Exercise:
Give the records below again, exactly as they appear.

(Records from a data collection)
↓

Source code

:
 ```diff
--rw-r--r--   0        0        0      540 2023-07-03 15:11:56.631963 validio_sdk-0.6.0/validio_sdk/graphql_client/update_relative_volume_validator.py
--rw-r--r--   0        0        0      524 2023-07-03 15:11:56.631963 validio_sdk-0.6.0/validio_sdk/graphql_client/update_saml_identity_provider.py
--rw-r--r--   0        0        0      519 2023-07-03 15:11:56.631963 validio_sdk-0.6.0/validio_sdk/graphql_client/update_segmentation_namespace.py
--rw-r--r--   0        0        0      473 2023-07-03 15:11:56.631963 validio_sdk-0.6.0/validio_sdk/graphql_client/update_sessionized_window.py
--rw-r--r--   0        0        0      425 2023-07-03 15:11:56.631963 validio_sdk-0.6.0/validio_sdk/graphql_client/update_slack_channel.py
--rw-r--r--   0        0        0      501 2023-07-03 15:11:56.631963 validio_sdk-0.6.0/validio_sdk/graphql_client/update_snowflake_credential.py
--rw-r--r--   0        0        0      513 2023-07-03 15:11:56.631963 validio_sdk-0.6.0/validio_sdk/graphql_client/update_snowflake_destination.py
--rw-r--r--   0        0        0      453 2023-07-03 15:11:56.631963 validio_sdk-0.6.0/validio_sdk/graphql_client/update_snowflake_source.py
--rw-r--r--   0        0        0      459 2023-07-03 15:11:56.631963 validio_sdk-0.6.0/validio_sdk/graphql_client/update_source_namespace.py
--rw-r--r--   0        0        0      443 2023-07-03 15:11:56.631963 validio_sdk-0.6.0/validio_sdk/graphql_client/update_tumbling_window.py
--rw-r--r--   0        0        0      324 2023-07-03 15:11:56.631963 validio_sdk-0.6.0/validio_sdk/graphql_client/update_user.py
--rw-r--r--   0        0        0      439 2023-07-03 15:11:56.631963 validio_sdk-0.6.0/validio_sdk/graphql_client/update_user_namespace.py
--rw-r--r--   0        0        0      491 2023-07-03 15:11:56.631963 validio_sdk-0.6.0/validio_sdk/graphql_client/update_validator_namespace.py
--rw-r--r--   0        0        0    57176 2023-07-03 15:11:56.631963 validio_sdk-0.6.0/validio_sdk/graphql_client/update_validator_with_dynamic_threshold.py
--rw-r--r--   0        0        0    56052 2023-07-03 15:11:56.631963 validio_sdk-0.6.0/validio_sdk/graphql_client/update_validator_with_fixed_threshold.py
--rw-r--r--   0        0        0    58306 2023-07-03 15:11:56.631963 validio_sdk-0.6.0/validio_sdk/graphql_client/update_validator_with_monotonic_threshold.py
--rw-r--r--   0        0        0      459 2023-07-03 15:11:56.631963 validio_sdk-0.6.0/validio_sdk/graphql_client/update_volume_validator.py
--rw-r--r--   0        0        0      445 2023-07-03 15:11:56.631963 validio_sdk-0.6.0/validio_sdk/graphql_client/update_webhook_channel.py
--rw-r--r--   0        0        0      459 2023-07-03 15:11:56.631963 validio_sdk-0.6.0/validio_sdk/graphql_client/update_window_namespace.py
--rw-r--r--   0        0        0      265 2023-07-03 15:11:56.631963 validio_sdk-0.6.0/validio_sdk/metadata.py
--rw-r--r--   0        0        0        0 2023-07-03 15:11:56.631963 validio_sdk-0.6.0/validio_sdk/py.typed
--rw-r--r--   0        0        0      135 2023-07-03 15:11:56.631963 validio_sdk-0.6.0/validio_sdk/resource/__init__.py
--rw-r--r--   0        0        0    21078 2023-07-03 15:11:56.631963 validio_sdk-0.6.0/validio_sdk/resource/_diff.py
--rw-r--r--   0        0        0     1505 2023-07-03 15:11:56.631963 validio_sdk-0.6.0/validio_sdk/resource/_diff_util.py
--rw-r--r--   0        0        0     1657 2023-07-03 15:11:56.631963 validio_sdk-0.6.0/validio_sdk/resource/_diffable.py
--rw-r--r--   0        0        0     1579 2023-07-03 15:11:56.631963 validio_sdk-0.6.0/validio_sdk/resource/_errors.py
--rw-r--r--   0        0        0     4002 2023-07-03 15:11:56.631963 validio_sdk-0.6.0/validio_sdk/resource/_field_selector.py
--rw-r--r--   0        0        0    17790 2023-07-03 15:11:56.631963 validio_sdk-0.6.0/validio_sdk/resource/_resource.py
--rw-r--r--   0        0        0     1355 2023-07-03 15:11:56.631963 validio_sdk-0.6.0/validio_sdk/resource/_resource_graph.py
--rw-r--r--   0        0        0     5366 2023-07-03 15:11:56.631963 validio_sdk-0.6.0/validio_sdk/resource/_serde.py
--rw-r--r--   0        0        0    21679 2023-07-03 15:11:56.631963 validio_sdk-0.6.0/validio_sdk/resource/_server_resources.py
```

↑

Answer to this task:
Source code

:
 ```diff
--rw-r--r--   0        0        0      540 2023-07-03 15:11:56.631963 validio_sdk-0.6.0/validio_sdk/graphql_client/update_relative_volume_validator.py
--rw-r--r--   0        0        0      524 2023-07-03 15:11:56.631963 validio_sdk-0.6.0/validio_sdk/graphql_client/update_saml_identity_provider.py
--rw-r--r--   0        0        0      519 2023-07-03 15:11:56.631963 validio_sdk-0.6.0/validio_sdk/graphql_client/update_segmentation_namespace.py
--rw-r--r--   0        0        0      473 2023-07-03 15:11:56.631963 validio_sdk-0.6.0/validio_sdk/graphql_client/update_sessionized_window.py
--rw-r--r--   0        0        0      425 2023-07-03 15:11:56.631963 validio_sdk-0.6.0/validio_sdk/graphql_client/update_slack_channel.py
--rw-r--r--   0        0        0      501 2023-07-03 15:11:56.631963 validio_sdk-0.6.0/validio_sdk/graphql_client/update_snowflake_credential.py
--rw-r--r--   0        0        0      513 2023-07-03 15:11:56.631963 validio_sdk-0.6.0/validio_sdk/graphql_client/update_snowflake_destination.py
--rw-r--r--   0        0        0      453 2023-07-03 15:11:56.631963 validio_sdk-0.6.0/validio_sdk/graphql_client/update_snowflake_source.py
--rw-r--r--   0        0        0      459 2023-07-03 15:11:56.631963 validio_sdk-0.6.0/validio_sdk/graphql_client/update_source_namespace.py
--rw-r--r--   0        0        0      443 2023-07-03 15:11:56.631963 validio_sdk-0.6.0/validio_sdk/graphql_client/update_tumbling_window.py
--rw-r--r--   0        0        0      324 2023-07-03 15:11:56.631963 validio_sdk-0.6.0/validio_sdk/graphql_client/update_user.py
--rw-r--r--   0        0        0      439 2023-07-03 15:11:56.631963 validio_sdk-0.6.0/validio_sdk/graphql_client/update_user_namespace.py
--rw-r--r--   0        0        0      491 2023-07-03 15:11:56.631963 validio_sdk-0.6.0/validio_sdk/graphql_client/update_validator_namespace.py
--rw-r--r--   0        0        0    57176 2023-07-03 15:11:56.631963 validio_sdk-0.6.0/validio_sdk/graphql_client/update_validator_with_dynamic_threshold.py
--rw-r--r--   0        0        0    56052 2023-07-03 15:11:56.631963 validio_sdk-0.6.0/validio_sdk/graphql_client/update_validator_with_fixed_threshold.py
--rw-r--r--   0        0        0    58306 2023-07-03 15:11:56.631963 validio_sdk-0.6.0/validio_sdk/graphql_client/update_validator_with_monotonic_threshold.py
--rw-r--r--   0        0        0      459 2023-07-03 15:11:56.631963 validio_sdk-0.6.0/validio_sdk/graphql_client/update_volume_validator.py
--rw-r--r--   0        0        0      445 2023-07-03 15:11:56.631963 validio_sdk-0.6.0/validio_sdk/graphql_client/update_webhook_channel.py
--rw-r--r--   0        0        0      459 2023-07-03 15:11:56.631963 validio_sdk-0.6.0/validio_sdk/graphql_client/update_window_namespace.py
--rw-r--r--   0        0        0      265 2023-07-03 15:11:56.631963 validio_sdk-0.6.0/validio_sdk/metadata.py
--rw-r--r--   0        0        0        0 2023-07-03 15:11:56.631963 validio_sdk-0.6.0/validio_sdk/py.typed
--rw-r--r--   0        0        0      135 2023-07-03 15:11:56.631963 validio_sdk-0.6.0/validio_sdk/resource/__init__.py
--rw-r--r--   0        0        0    21078 2023-07-03 15:11:56.631963 validio_sdk-0.6.0/validio_sdk/resource/_diff.py
--rw-r--r--   0        0        0     1505 2023-07-03 15:11:56.631963 validio_sdk-0.6.0/validio_sdk/resource/_diff_util.py
--rw-r--r--   0        0        0     1657 2023-07-03 15:11:56.631963 validio_sdk-0.6.0/validio_sdk/resource/_diffable.py
--rw-r--r--   0        0        0     1579 2023-07-03 15:11:56.631963 validio_sdk-0.6.0/validio_sdk/resource/_errors.py
--rw-r--r--   0        0        0     4002 2023-07-03 15:11:56.631963 validio_sdk-0.6.0/validio_sdk/resource/_field_selector.py
--rw-r--r--   0        0        0    17790 2023-07-03 15:11:56.631963 validio_sdk-0.6.0/validio_sdk/resource/_resource.py
--rw-r--r--   0        0        0     1355 2023-07-03 15:11:56.631963 validio_sdk-0.6.0/validio_sdk/resource/_resource_graph.py
--rw-r--r--   0        0        0     5366 2023-07-03 15:11:56.631963 validio_sdk-0.6.0/validio_sdk/resource/_serde.py
--rw-r--r--   0        0        0    21679 2023-07-03 15:11:56.631963 validio_sdk-0.6.0/validio_sdk/resource/_server_resources.py
```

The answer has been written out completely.